Tuesday, March 22, 2016

The Central Arizona Project Brings Needed Water To Phoenix

The Central Arizona Project (CAP) is a 336 mile diversion canal in Arizona in the United States. The aqueduct diverts water from the Colorado River from Lake Havasu near Parker into central and southern Arizona. The CAP is the largest and most expensive aqueduct system ever constructed in the United States. CAP is managed and operated by the Central Arizona Water Conservation District (CAWCD). It was shepherded through Congress by Carl Hayden.

The CAP delivers Colorado River water, either directly or by exchange, into central and Southern Arizona. The project was envisioned to provide water to nearly one million acres of irrigated agricultural land areas in Maricopa, Pinal, and Pima counties, as well as municipal water for several Arizona communities, including the metropolitan areas of Phoenix and Tucson. Authorization also was included for development of facilities to deliver water to Catron, Hidalgo, and Grant counties in New Mexico, but these facilities have not been constructed because of cost considerations, a lack of demand for the water, lack of repayment capability by the users, and environmental constraints. In addition to its water supply benefits, the project also provides substantial benefits from flood control, outdoor recreation, fish and wildlife conservation, and sediment control. The project was subdivided, for administration and construction purposes, into the Granite Reef, Orme, Salt-Gila, Gila River, Tucson, Indian Distribution, and Colorado River divisions. During project construction, the Orme Division was re-formulated and renamed the Regulatory Storage Division. Upon completion, the Granite Reef Division was renamed the Hayden-Rhodes Aqueduct, and the Salt-Gila Division was renamed the Fannin-McFarland Aqueduct.

The CAP was created by the Colorado River Basin Project Act of 1968, signed by President Lyndon B. Johnson on September 30, 1968. Senator Ernest McFarland, along with Senator Carl T. Hayden, lobbied for the Central Arizona Project (CAP) aimed at providing Arizona's share of the Colorado River to the state. McFarland's efforts failed while he was a senator; however, they laid a critical foundation for the eventual passage of the CAP in the late 1960s.

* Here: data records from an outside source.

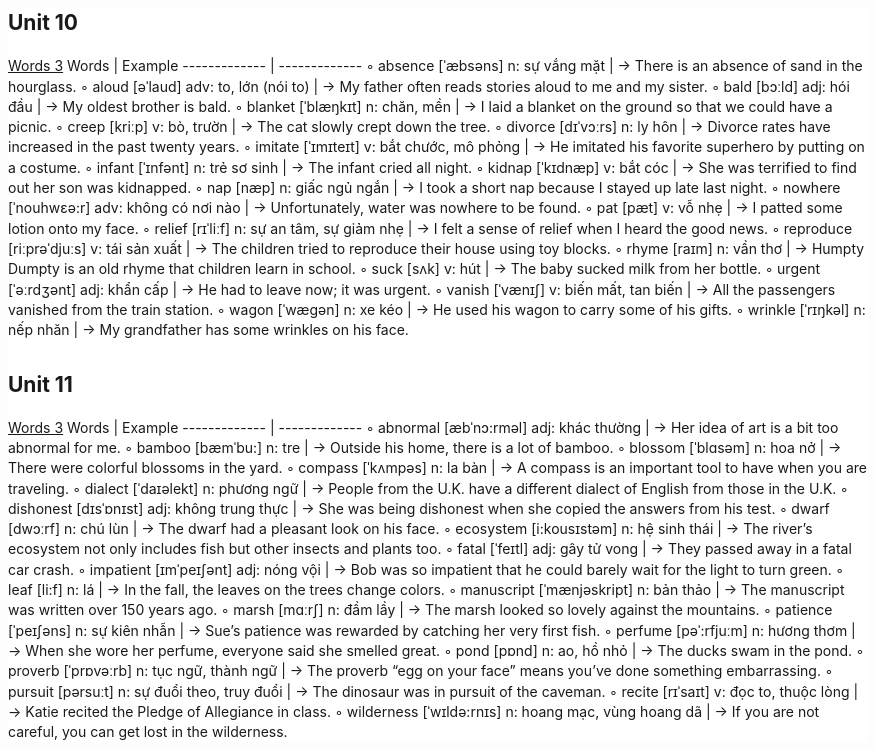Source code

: ## Unit 10
[Words 3](#words-3)
Words  | Example
------------- | -------------
◦ absence [ˈæbsəns] n: sự vắng mặt	|	→ There is an absence of sand in the hourglass.
◦ aloud [əˈlaud] adv: to, lớn (nói to)	|	→ My father often reads stories aloud to me and my sister.
◦ bald [bɔːld] adj: hói đầu	|	→ My oldest brother is bald.
◦ blanket [ˈblæŋkɪt] n: chăn, mền	|	→ I laid a blanket on the ground so that we could have a picnic.
◦ creep [kriːp] v: bò, trườn	|	→ The cat slowly crept down the tree.
◦ divorce [dɪˈvɔːrs] n: ly hôn	|	→ Divorce rates have increased in the past twenty years.
◦ imitate [ˈɪmɪteɪt] v: bắt chước, mô phỏng	|	→ He imitated his favorite superhero by putting on a costume.
◦ infant [ˈɪnfənt] n: trẻ sơ sinh	|	→ The infant cried all night.
◦ kidnap [ˈkɪdnæp] v: bắt cóc	|	→ She was terrified to find out her son was kidnapped.
◦ nap [næp] n: giấc ngủ ngắn	|	→ I took a short nap because I stayed up late last night.
◦ nowhere [ˈnouhwɛə:r] adv: không có nơi nào	|	→ Unfortunately, water was nowhere to be found.
◦ pat [pæt] v: vỗ nhẹ	|	→ I patted some lotion onto my face.
◦ relief [rɪˈliːf] n: sự an tâm, sự giảm nhẹ	|	→ I felt a sense of relief when I heard the good news.
◦ reproduce [riːprəˈdjuːs] v: tái sản xuất	|	→ The children tried to reproduce their house using toy blocks.
◦ rhyme [raɪm] n: vần thơ	|	→ Humpty Dumpty is an old rhyme that children learn in school.
◦ suck [sʌk] v: hút	|	→ The baby sucked milk from her bottle.
◦ urgent [ˈəːrdʒənt] adj: khẩn cấp	|	→ He had to leave now; it was urgent.
◦ vanish [ˈvænɪʃ] v: biến mất, tan biến	|	→ All the passengers vanished from the train station.
◦ wagon [ˈwæɡən] n: xe kéo	|	→ He used his wagon to carry some of his gifts.
◦ wrinkle [ˈrɪŋkəl] n: nếp nhăn	|	→ My grandfather has some wrinkles on his face.

## Unit 11
[Words 3](#words-3)
Words  | Example
------------- | -------------
◦ abnormal [æbˈnɔ:rməl] adj: khác thường	|	→ Her idea of art is a bit too abnormal for me.
◦ bamboo [bæmˈbu:] n: tre	|	→ Outside his home, there is a lot of bamboo.
◦ blossom [ˈblɑsəm] n: hoa nở	|	→ There were colorful blossoms in the yard.
◦ compass [ˈkʌmpəs] n: la bàn	|	→ A compass is an important tool to have when you are traveling.
◦ dialect [ˈdaɪəlekt] n: phương ngữ	|	→ People from the U.K. have a different dialect of English from those in the U.K.
◦ dishonest [dɪsˈɒnɪst] adj: không trung thực	|	→ She was being dishonest when she copied the answers from his test.
◦ dwarf [dwɔːrf] n: chú lùn	|	→ The dwarf had a pleasant look on his face.
◦ ecosystem [i:kousɪstəm] n: hệ sinh thái	|	→ The river’s ecosystem not only includes fish but other insects and plants too.
◦ fatal [ˈfeɪtl] adj: gây tử vong	|	→ They passed away in a fatal car crash.
◦ impatient [ɪmˈpeɪʃənt] adj: nóng vội	|	→ Bob was so impatient that he could barely wait for the light to turn green.
◦ leaf [li:f] n: lá	|	→ In the fall, the leaves on the trees change colors.
◦ manuscript [ˈmӕnjəskript] n: bản thảo	|	→ The manuscript was written over 150 years ago.
◦ marsh [mɑːrʃ] n: đầm lầy	|	→ The marsh looked so lovely against the mountains.
◦ patience [ˈpeɪʃəns] n: sự kiên nhẫn	|	→ Sue’s patience was rewarded by catching her very first fish.
◦ perfume [pəˈ:rfjuːm] n: hương thơm	|	→ When she wore her perfume, everyone said she smelled great.
◦ pond [pɒnd] n: ao, hồ nhỏ	|	→ The ducks swam in the pond.
◦ proverb [ˈprɒvəːrb] n: tục ngữ, thành ngữ	|	→ The proverb “egg on your face” means you’ve done something embarrassing.
◦ pursuit [pərsuːt] n: sự đuổi theo, truy đuổi	|	→ The dinosaur was in pursuit of the caveman.
◦ recite [rɪˈsaɪt] v: đọc to, thuộc lòng	|	→ Katie recited the Pledge of Allegiance in class.
◦ wilderness [ˈwɪldə:rnɪs] n: hoang mạc, vùng hoang dã	|	→ If you are not careful, you can get lost in the wilderness.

Construction of the project began in 1973 with the award of a contract for the Havasu Intake Channel Dike and excavation for the Havasu Pumping Plant (now Mark Wilmer Pumping Plant) on the shores of Lake Havasu. Construction of the other project features, such as the New Waddell Dam, followed. The backbone aqueduct system, which runs about 336 miles from Lake Havasu to a terminus 14 miles southwest of Tucson, was declared substantially complete in 1993. The new and modified dams constructed as part of the project were declared substantially complete in 1994. All of the non-Native American agricultural water distribution systems were completed in the late 1980s, as were most of the municipal water delivery systems. Several Native American distribution systems remain to be built; it is estimated that full development of these systems could require another 10 to 20 years.